Documento:
=-=-=-=-=
Existe um consenso de que é inviável fazer uma eleição sem comício, visita a bairros, eventos e encontros; com as cidades paralisadas e em quarentena. Também existe a falta de previsão para a volta à normalidade, que pode se dar em setembro. Ou não.
Como efeito colateral, a unificação das eleições beneficia ACM Neto, que não ficaria dois anos sem mandato antes de disputar o Governo do Estado, o mesmo valendo para outros prefeitos que já estão na segunda gestão. O único efeito colateral negativo é ter que conviver mais dois anos com prefeitos ruins.
A outra oportunidade está no futebol brasileiro. Ele é o único, entre os países importantes no esporte, que não segue o calendário europeu, com campeonatos nacionais indo de agosto a junho. Até a vizinha Argentina adota este calendário, o que deixa o Brasil numa situação vulnerável.
=-=-=-=-=
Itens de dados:
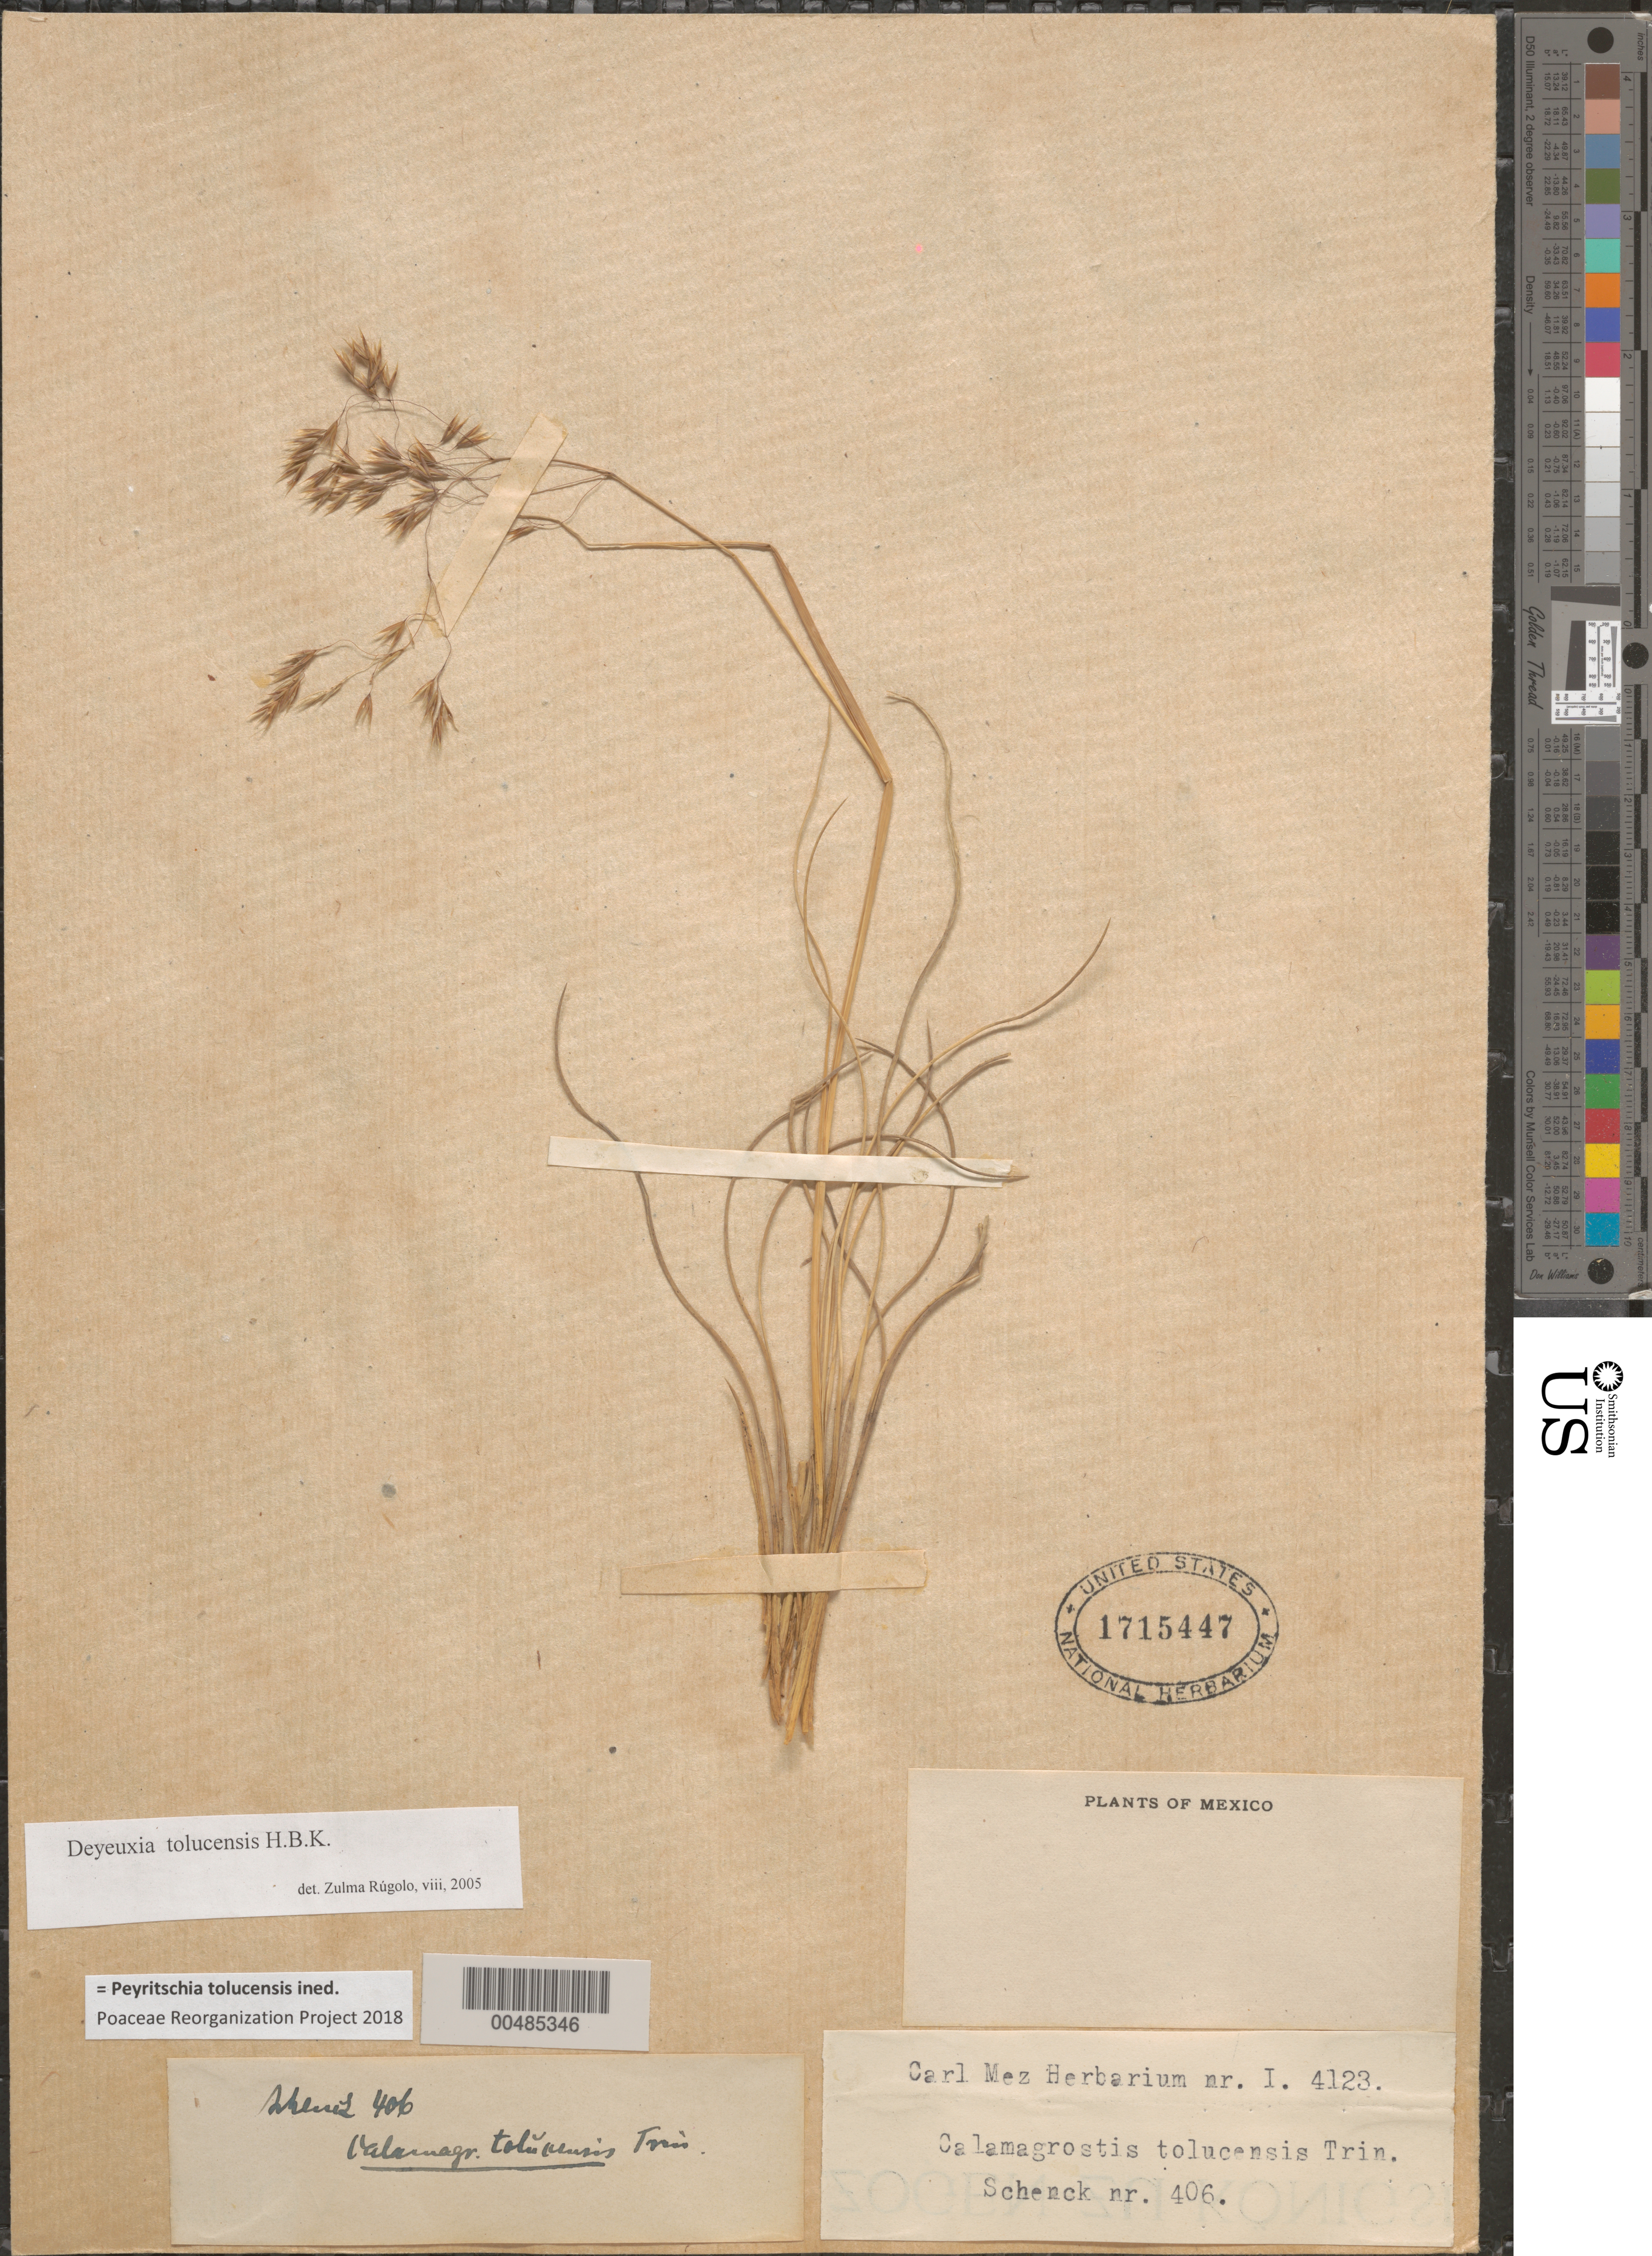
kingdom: Plantae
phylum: Tracheophyta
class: Liliopsida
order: Poales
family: Poaceae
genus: Peyritschia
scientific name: Peyritschia tolucensis ined.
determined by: Poaceae Reorganization Project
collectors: Schenck, --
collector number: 406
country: Mexico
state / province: Durango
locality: San Ramon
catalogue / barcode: US 1715447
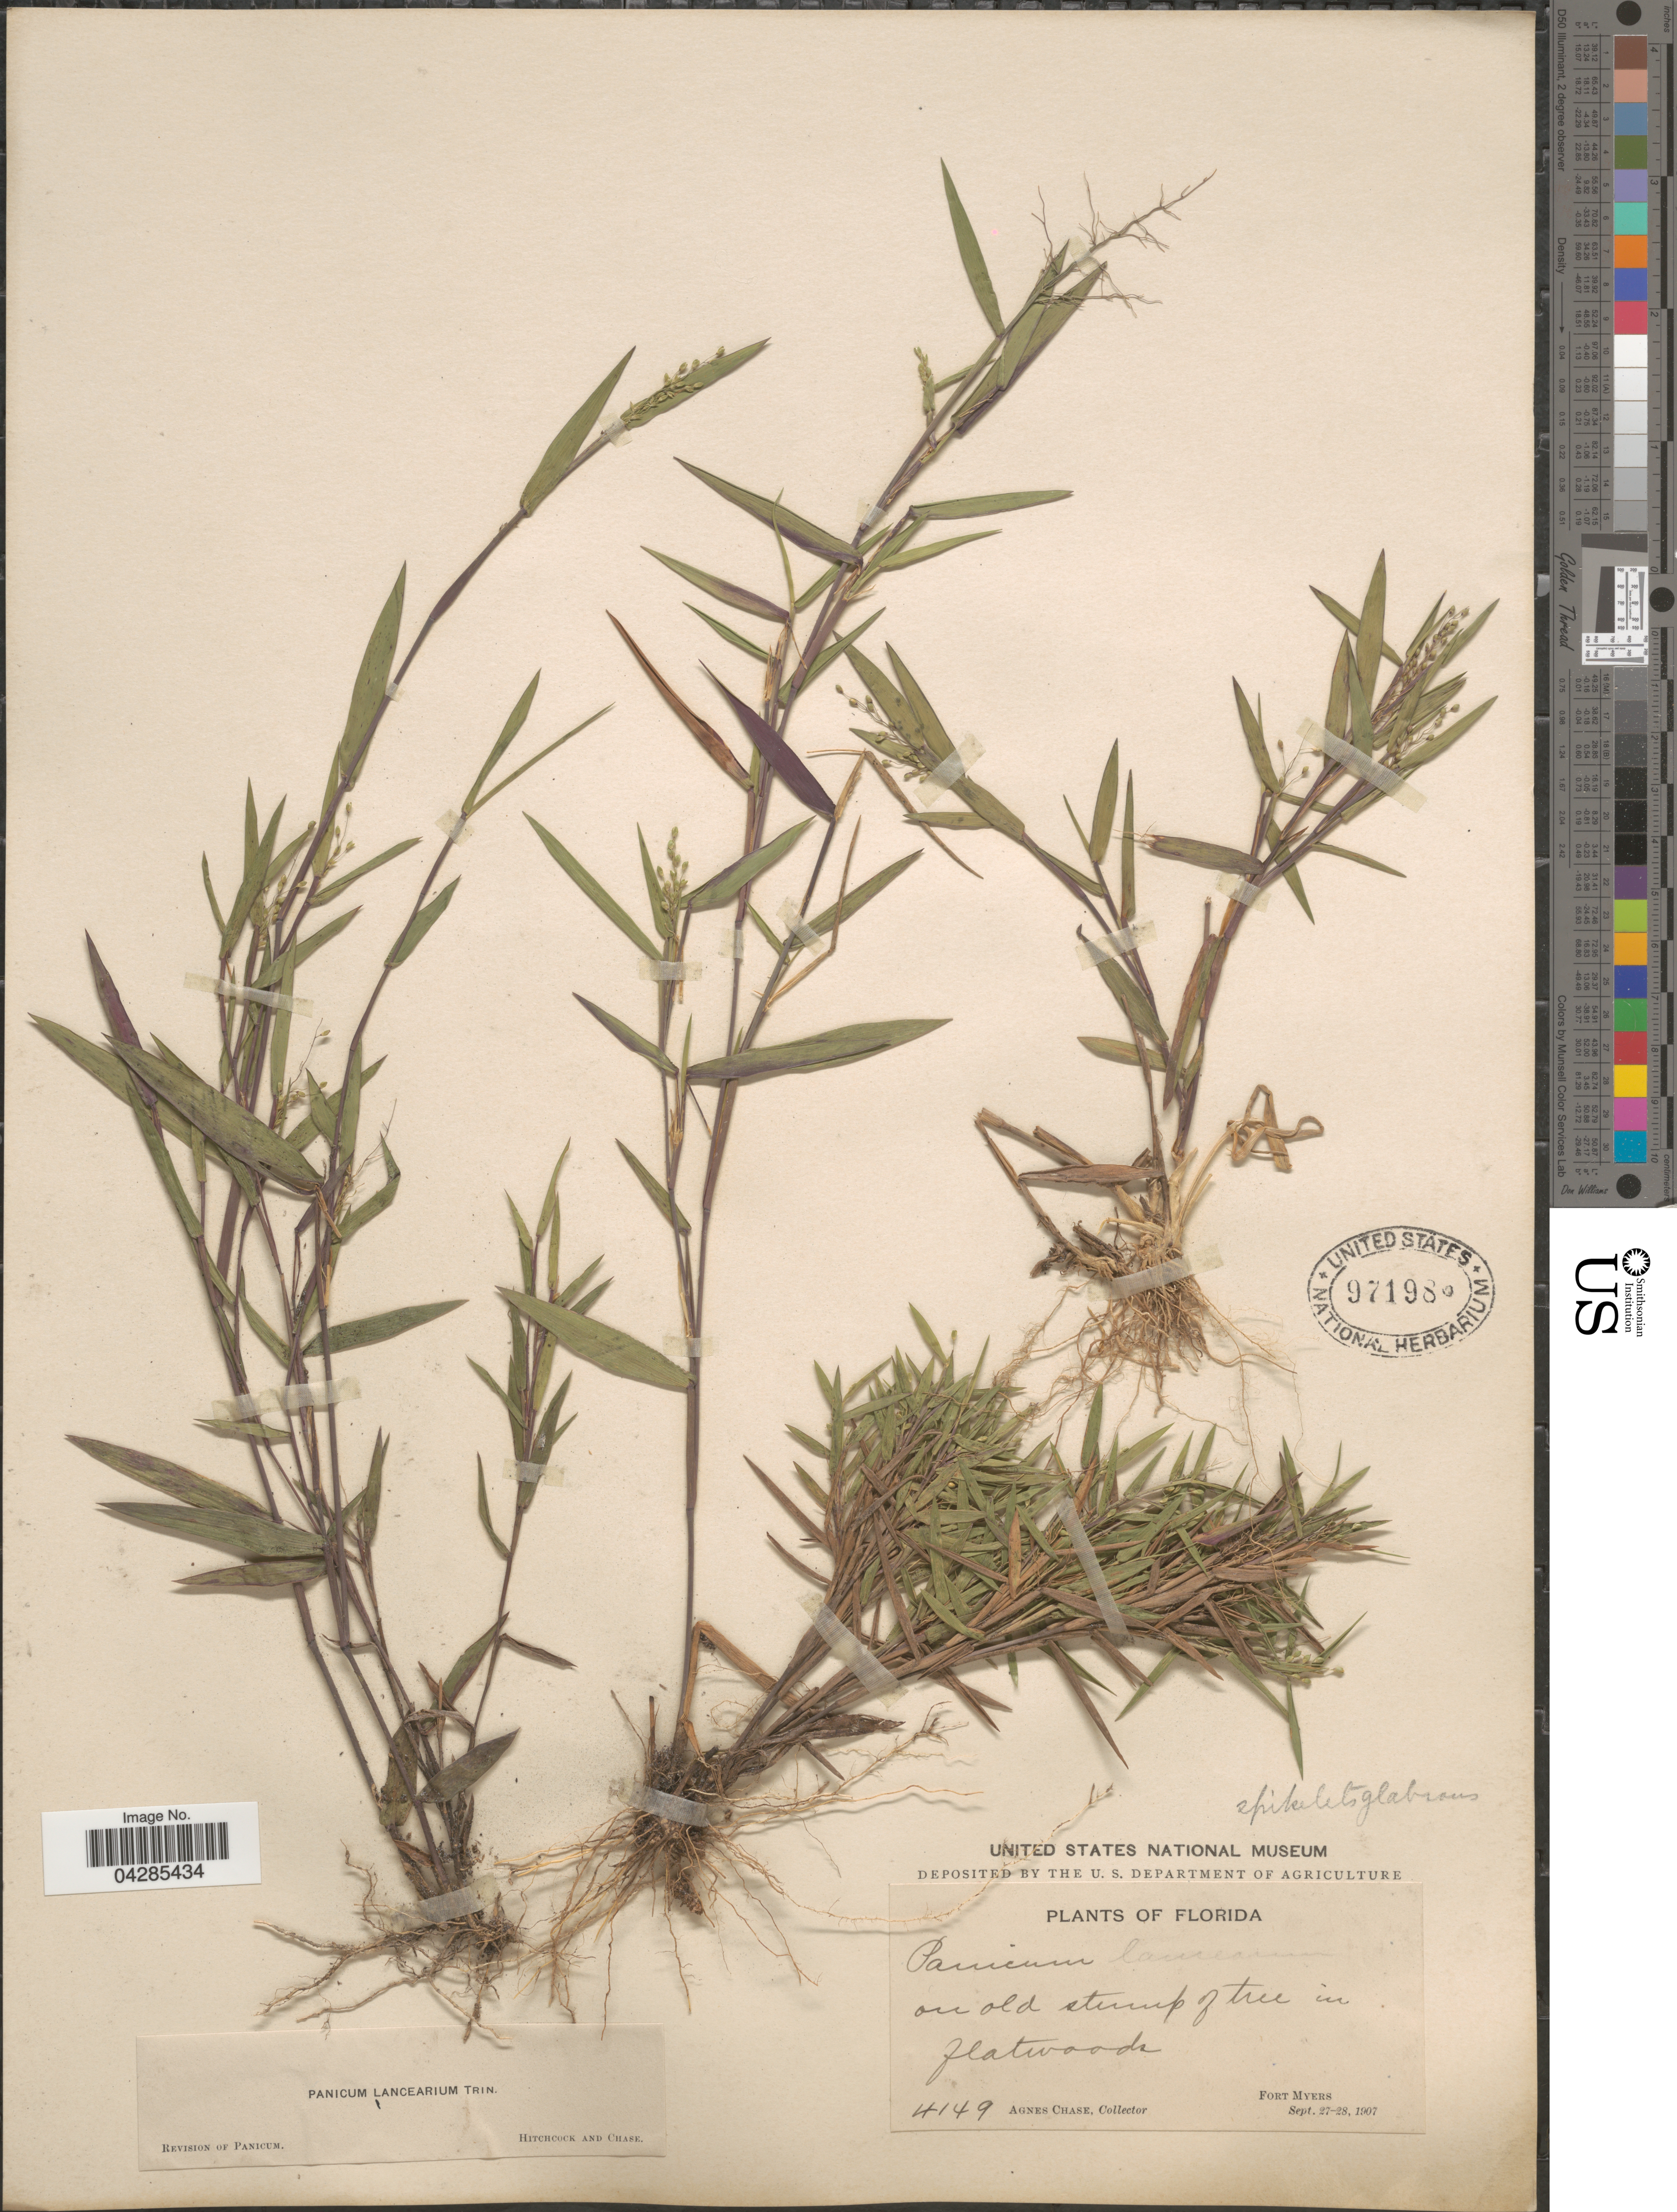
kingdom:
=-=-=-=-=
Instruções:
**a)** No texto sobre eleições e futebol, de que mês a que mês vão os campeonatos nacionais no calendário europeu?
**b)** Retome o texto sobre eleições e futebol a partir do ponto em que ele para.

Respostas:
**a)** De agosto a junho.

**b)**
Vou dar um exemplo. A nossa janela de transferência de jogadores em julho coincide com a principal do resto do mundo, que dura um mês a mais, até o final de agosto. Depois que nossa janela fecha, o clube não pode mais comprar ninguém, mas pode vender.
Digamos que um clube da Europa pagasse a multa rescisória e levasse Gabriel Barbosa e Everton Ribeiro em agosto. O Flamengo não poderia comprar ninguém para substituir os dois. O mesmo vale para o técnico Jorge Jesus, que poderia ser levado embora no meio do campeonato sem outro bom técnico disponível no mercado.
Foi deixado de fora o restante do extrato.